Bu zihniyetin arkasında yatan ana unsura baktığımızda eşini "Çocuklarının annesi kutsal bir kadın" olarak gördüğü için bu şekilde düşünüp davrandığını ifade edebiliriz. Eşini kadın olmaktan ziyade anne olarak görme eğilimi. Bu sakıncalı görüşün arka planında da anneyle eşi özdeşleştirme sorunu olduğunu görüyoruz.

Her ne sebeple olursa olsun bir erkeğin kendi eşine kötü kadın atfında bulunması, üstelik kendisi için bir şeyler yapmaya çalışırken bunu yapması hiç ahlaki,adil ve doğru değildir.

Cinsel yakınlaşma evliliğin olmazsa olmaz en temel unsurlarındandır. Bu konularda hassasiyet göstermek eşinin bedensel algısını zedelemeden davranmak çok önemlidir. Görünen o ki bazı evliliklerde eşini cinsel benlik algısı üzerinden yetersiz hissettirerek hareket eden eşler görüyoruz.

Neden göbeğin var, niye böyle kilolusun, bacakların niye kalın vs. Oysa bir insanın varsa da eksikliğinin bu şekilde yüzüne vurulması o insana yapılacak en büyük haksızlıktır.

Bazı erkeklerin cinsel anlamda yaşadığı yetersizliği ( isteksizliği) bu şekilde kapatmaya çalıştığını anlıyoruz . Eşiyle cinsel hayatı deneyimlemek yerine alışkın olduğu mastürbasyon yapmaya kaçarak , (bunu da porno izleyerek yapıyor) kendi cinsel arzularını tatmin edip yoluna devam etmektedir.

Bunlar eşleriyle iki haftada, ayda hatta bir kaç ayda bir birlikte olmayı istemekteler. Çoğu kadının da maalesef bu durum içten içe bir yandan üzerken diğer yandan işine gelmektedir. Zaten iyi bir ilişkileri olmadığını düşündüğü için kadın birlikteliği arzulamamaktadır.

Arzulamak ve arzulanmak bir evlilikte en önemli unsurlardandır.
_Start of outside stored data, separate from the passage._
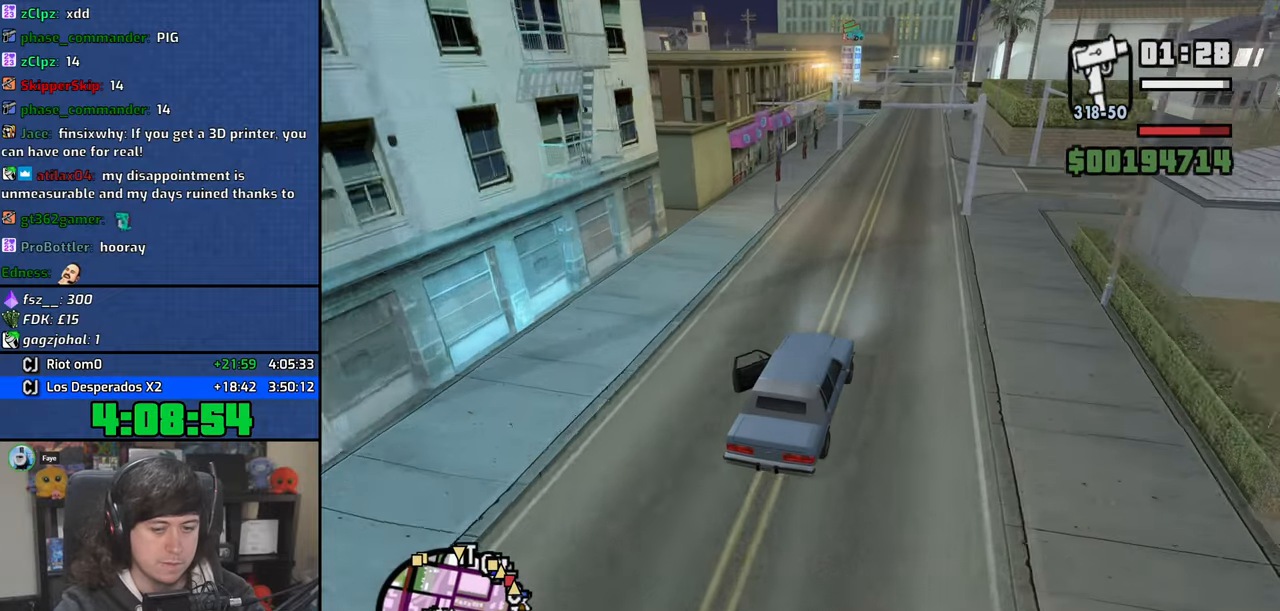
{"keys": ["w"], "mouse": [], "events": [[83, "a", "up"]]}
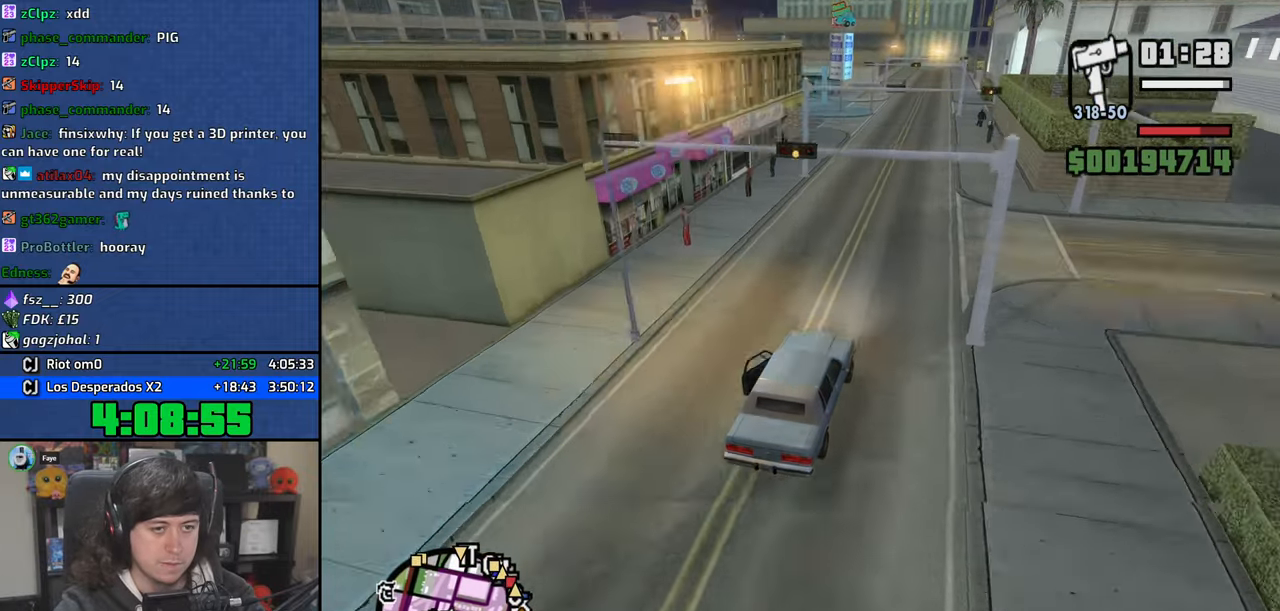
{"keys": ["w"], "mouse": [], "events": [[116, "a", "down"], [200, "a", "up"]]}
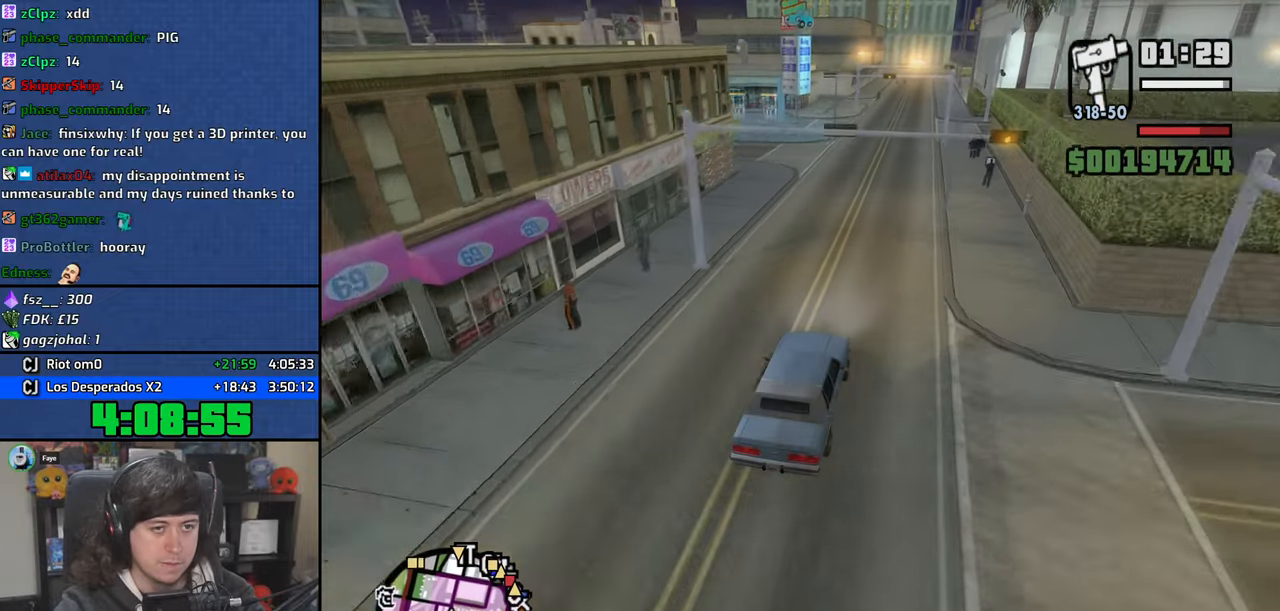
{"keys": ["w"], "mouse": [], "events": [[150, "d", "down"], [200, "d", "up"]]}
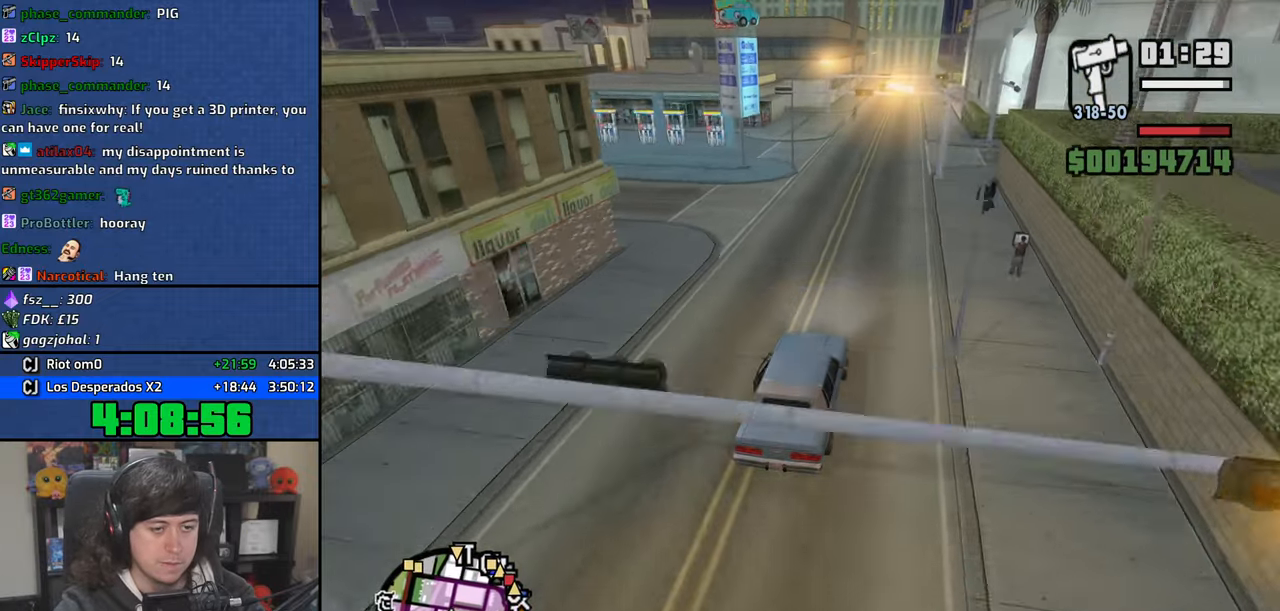
{"keys": ["6", "w"], "mouse": [], "events": [[83, "6", "down"], [166, "6", "up"], [250, "6", "down"], [383, "6", "up"], [483, "6", "down"]]}
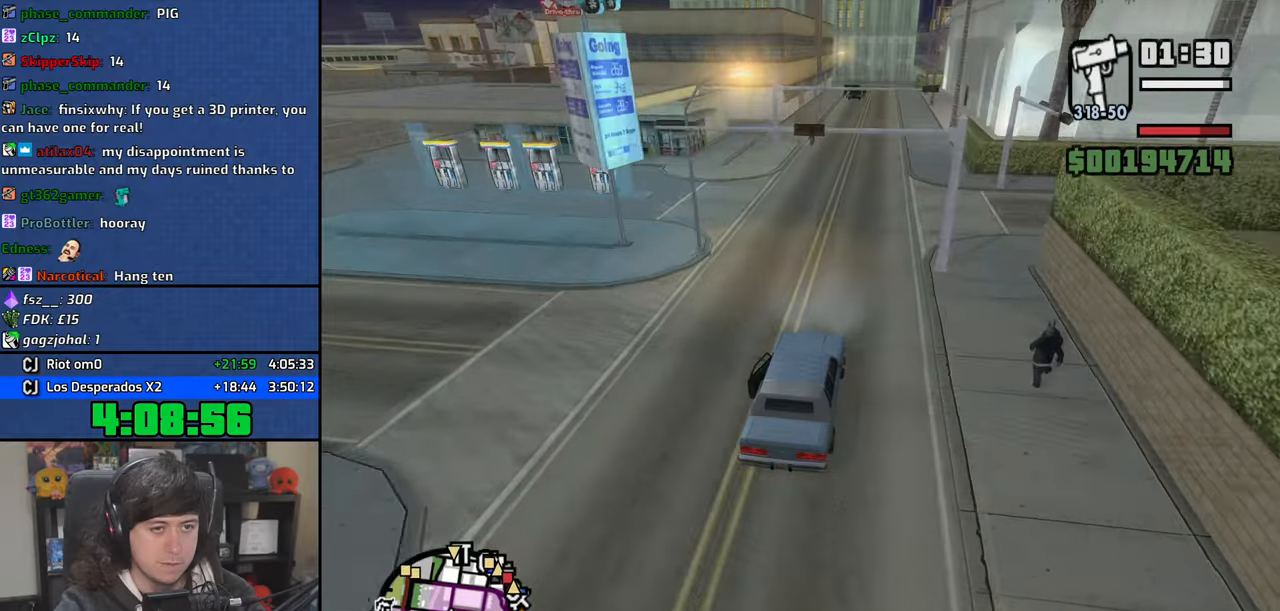
{"keys": ["6", "w"], "mouse": [], "events": [[316, "6", "up"], [433, "6", "down"]]}
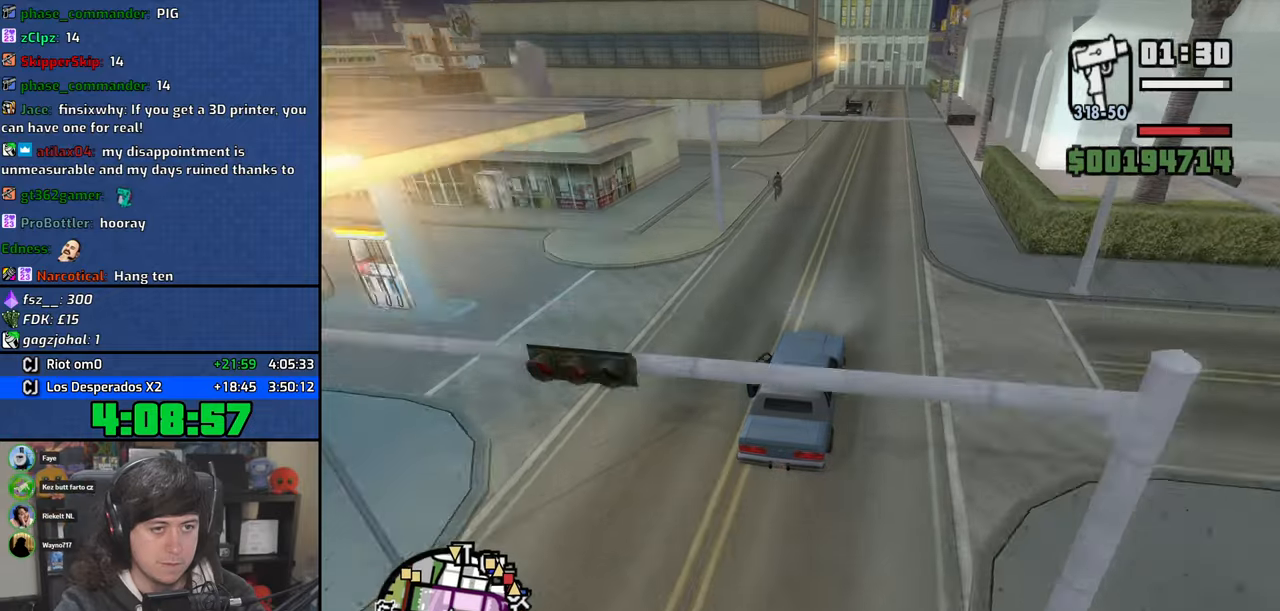
{"keys": ["6", "w"], "mouse": [], "events": [[50, "6", "up"], [166, "6", "down"], [316, "6", "up"], [416, "6", "down"]]}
Artık arzulamadığınız çekici bulmadığınız biriyle yaşıyorsanız bilin ki siz artık karı koca değil ebeveyn çocuk ilişkisini deneyimlemektesiniz. Bu rollerden çıkmadığınız sürece de iki yetişkin olarak eş olarak yola devam edemezsiniz.

Bir çok evlilikte bu tarz durumlarda aldatmalar, aldatılmaların arka planında bunun olduğunu söyleyebiliriz. Ve bazen garip bir şekilde bu tarz evliliklerde yaşanan aldatmalar çiftin ilişkisini bir yandan yaralarken diğer yandan daha yakın bir düzleme taşıyabilmekte. Aldatılma ihtimalini görmek ve yaşamak bir anda karı koca olduğunu hatırlattığı için her iki taraf için de onarıcı olabilmekte, bir yandan çok büyük bir yıkım yaratsa da.

Aldatılmak çoğu insanın en büyük kırmızı çizgisidir. Her şeyi tolere edebilir ancak aldatılmayı asla tolere edemem der çoğu insan. Ancak başına geldiğinde düşündüğü gibi davranmaz, davranamaz. Kolay değildir çünkü severken aldatılmak, üstelik sevildiğini bile bile.

" İnsan zıtlıklardan zuhur eden zattır " der Muhiddin Arabi. Ne kadar güzel özetlemiş insanı.

Düşündüğü ile yaptığı bir olmayan varlıktır insan. Ama bir olduğunu zanneder. Kendinden ve davranışlarından bi haber olarak.

Ağzımızdan çıkan her sözün hem evrende hem bedenlerde karşılığı olmaktadır. Ve bu karşılık insanın karşısına mutlaka çıkmaktadır. Gerçekten ağzımızdan çıkan her söze dikkat ederek konuşmalıyız.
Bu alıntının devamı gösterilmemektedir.